Worst Jokes Ever
Knock, knock. Who's there? Wakanda? Wakanda who? WAKANDA ENDING IS THIS?
What's the time?
How would I know?
Me: God, Bryce, do we really have to talk about this again?
Bryce: What?
Me: You're still talking shit!! I already told you! It's 9 inches! Stop saying it's 3!
P.S. I'm a girl.
What's Stephen Hawking's other favorite song?
Steve Winwood's "Just Roll with It Baby."
What's the difference between a baby and putty?
You can only eat one.
One dollar bill is with a five dollar bill. The five says, "I make more cents than you."
How did Steven Hawking die?
He forgot his log on password.
I asked a man for ten dollars for a cup of coffee. The man said coffee was only a quarter. I told him I was putting all my begs in one ask-it.
"Knock Knock..."
"Who's There?"
"Kenya"
"Kenya who?"
"KENYA OPEN THE DOOR IT'S FREEZING OUT HERE!!!!"
Knock, knock.
Who's there?
Water.
Water who?
Water you waiting for, just let me in!
Q: Why did the baby cross the road?
A: It wasn't in its car seat.
Once my cat was playing video games. I was OVERWATCHing him.
I asked him to PAWS the game. He then hissed at me. I was surprised; he usually has a good PURRsonality.
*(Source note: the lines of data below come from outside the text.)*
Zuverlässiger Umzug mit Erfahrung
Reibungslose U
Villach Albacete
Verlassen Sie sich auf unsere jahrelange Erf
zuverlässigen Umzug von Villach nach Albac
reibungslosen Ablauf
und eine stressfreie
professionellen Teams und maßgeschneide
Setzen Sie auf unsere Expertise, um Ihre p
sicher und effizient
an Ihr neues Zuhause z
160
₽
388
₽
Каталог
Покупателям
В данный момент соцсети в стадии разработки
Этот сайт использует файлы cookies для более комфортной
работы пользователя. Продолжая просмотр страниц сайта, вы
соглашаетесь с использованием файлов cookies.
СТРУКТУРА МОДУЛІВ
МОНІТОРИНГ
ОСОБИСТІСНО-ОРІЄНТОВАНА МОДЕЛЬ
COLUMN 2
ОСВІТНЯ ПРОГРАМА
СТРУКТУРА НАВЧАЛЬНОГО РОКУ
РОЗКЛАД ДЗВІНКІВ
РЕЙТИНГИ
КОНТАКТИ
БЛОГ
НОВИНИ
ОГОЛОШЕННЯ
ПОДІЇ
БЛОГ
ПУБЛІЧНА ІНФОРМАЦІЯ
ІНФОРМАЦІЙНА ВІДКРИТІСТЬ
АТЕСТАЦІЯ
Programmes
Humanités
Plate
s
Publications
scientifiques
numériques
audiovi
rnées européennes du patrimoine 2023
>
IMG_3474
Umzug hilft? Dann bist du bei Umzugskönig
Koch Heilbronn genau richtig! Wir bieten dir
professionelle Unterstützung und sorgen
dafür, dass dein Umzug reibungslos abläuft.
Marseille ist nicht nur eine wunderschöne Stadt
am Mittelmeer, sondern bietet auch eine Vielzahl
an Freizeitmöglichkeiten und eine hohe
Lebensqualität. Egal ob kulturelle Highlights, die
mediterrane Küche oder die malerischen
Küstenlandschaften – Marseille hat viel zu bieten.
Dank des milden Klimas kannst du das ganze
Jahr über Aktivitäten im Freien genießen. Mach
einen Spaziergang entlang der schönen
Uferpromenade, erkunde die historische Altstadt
He said he YARNED to play the game.
What's a car's favorite place to hang out?
A CARnival!
TikTok
Stephen Hawking went on a date last night.
She left after 15 minutes, complaining she didn't like his tone.
They used to laugh when I said I wanted to be a comedian.
Well, they're not laughing now!
Why did the strawberry cry?
Her mom was in a jam.
What do lawyers wear to court?
Lawsuits.
Freshman: Hey, what's better, Ford or Chevy?
Senior: I don't f**kin' care as long as it drives.
Freshman: So, I'm guessing it's Chevy?
Yo mama is so slow, they had to wait six hours for the crane to finally show up.